Why we picked AGPL

ParadeDB’s technical scope

  • Seen as an Elasticsearch alternative built on Postgres, but currently lacks horizontal scaling; some view it as more like a “hosted/queryable Lucene.”
  • Partial API compatibility (e.g., faceted search) but not a drop‑in ES replacement.
  • Author says single-node setups have been sufficient so far; horizontal scaling planned.

Reasons for choosing AGPL (supportive views)

  • Protects against cloud vendors forking and reselling the project without contributing back.
  • Enables dual-licensing: AGPL for the community, commercial licenses for customers needing proprietary use.
  • Advocates say it:
    • Preserves user freedoms in a SaaS world (closing the “ASP loophole” of GPLv2).
    • Encourages contributions to flow back instead of proprietary forks.
    • Works well for academic/non‑profit use and for commercial consulting around the code.

Critiques of AGPL

  • Some argue AGPL restricts “use,” making it more like an EULA and thus “non‑free” in the free‑software sense.
  • Dispute over whether requiring source disclosure for networked use violates “freedom to run the program as you wish.”
  • Others counter that AGPL, like GPL, only conditions modification + distribution, not mere execution.
  • AGPL criticized as vague regarding:
    • What counts as “interaction over a network.”
    • What constitutes a “derivative work” (APIs, RPC, SaaS stacks).
  • Concern that AGPL may conflict with OSI’s “technology-neutral” criterion.

CLA and dual‑licensing controversy

  • ParadeDB requires a Contributor License Agreement granting the company broad rights to relicense contributions (including proprietary).
  • Critics see this as a “poison pill” that undercuts the community-friendly framing of AGPL and enables rug‑pulls.
  • Defenders say:
    • CLAs are common and needed to sell commercial licenses and avoid legal risk.
    • Contributors keep copyright; forks can remain pure AGPL without signing the CLA.
  • Several commenters say CLAs deter outside contributors and tilt power heavily toward the company.

Copyleft vs permissive philosophies

  • Debate over whether true “freedom” prioritizes:
    • End‑user rights (copyleft: GPL/AGPL).
    • Developer flexibility and commercial reuse (permissive: MIT/BSD/Apache).
  • Some characterize permissive use without contributing back as “free riding”; others insist using code under its stated terms is not “stealing.”
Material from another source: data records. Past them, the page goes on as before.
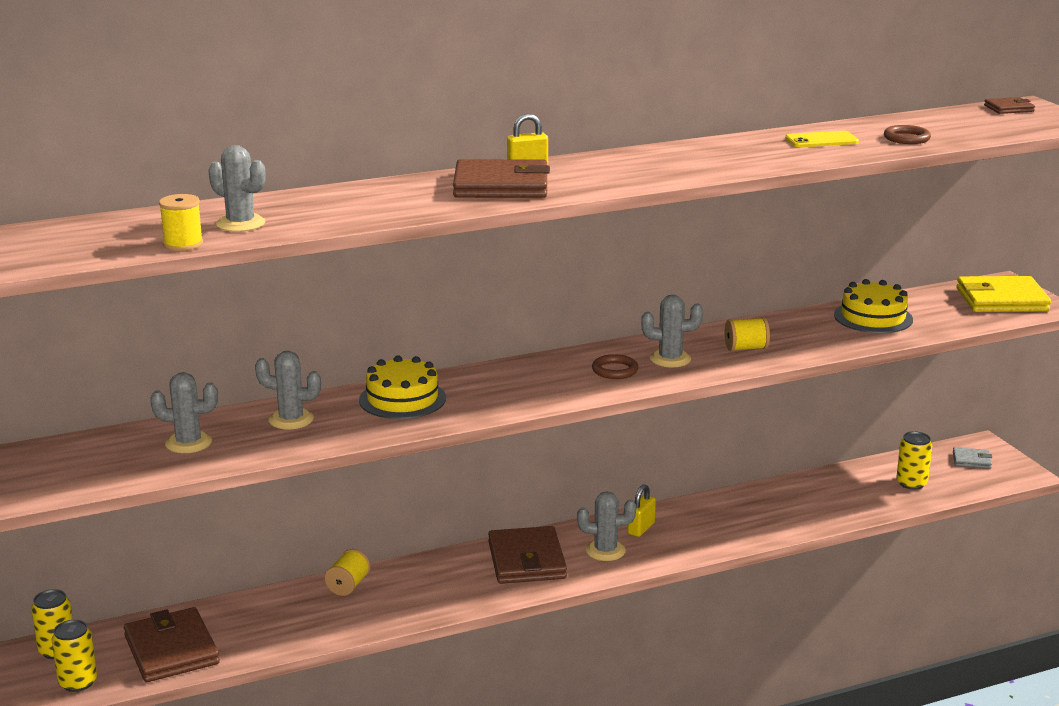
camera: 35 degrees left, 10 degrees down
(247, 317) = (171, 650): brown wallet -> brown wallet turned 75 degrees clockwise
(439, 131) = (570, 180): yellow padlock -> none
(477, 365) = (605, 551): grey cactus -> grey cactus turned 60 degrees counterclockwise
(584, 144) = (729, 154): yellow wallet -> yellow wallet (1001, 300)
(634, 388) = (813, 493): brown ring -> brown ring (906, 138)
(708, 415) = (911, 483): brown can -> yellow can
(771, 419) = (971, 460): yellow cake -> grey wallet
Practical and corporate reactions

  • Many large companies reportedly ban AGPL entirely due to unclear boundaries and lack of case law.
  • Examples (e.g., Minio) show developers frustrated by non‑answers on whether integrating unmodified AGPL services forces AGPL on surrounding code.
  • Some commenters recommend AGPL + commercial license as a pragmatic compromise; others prefer Apache/MIT or weaker copyleft (MPL, LGPL) to maximize adoption and contributions.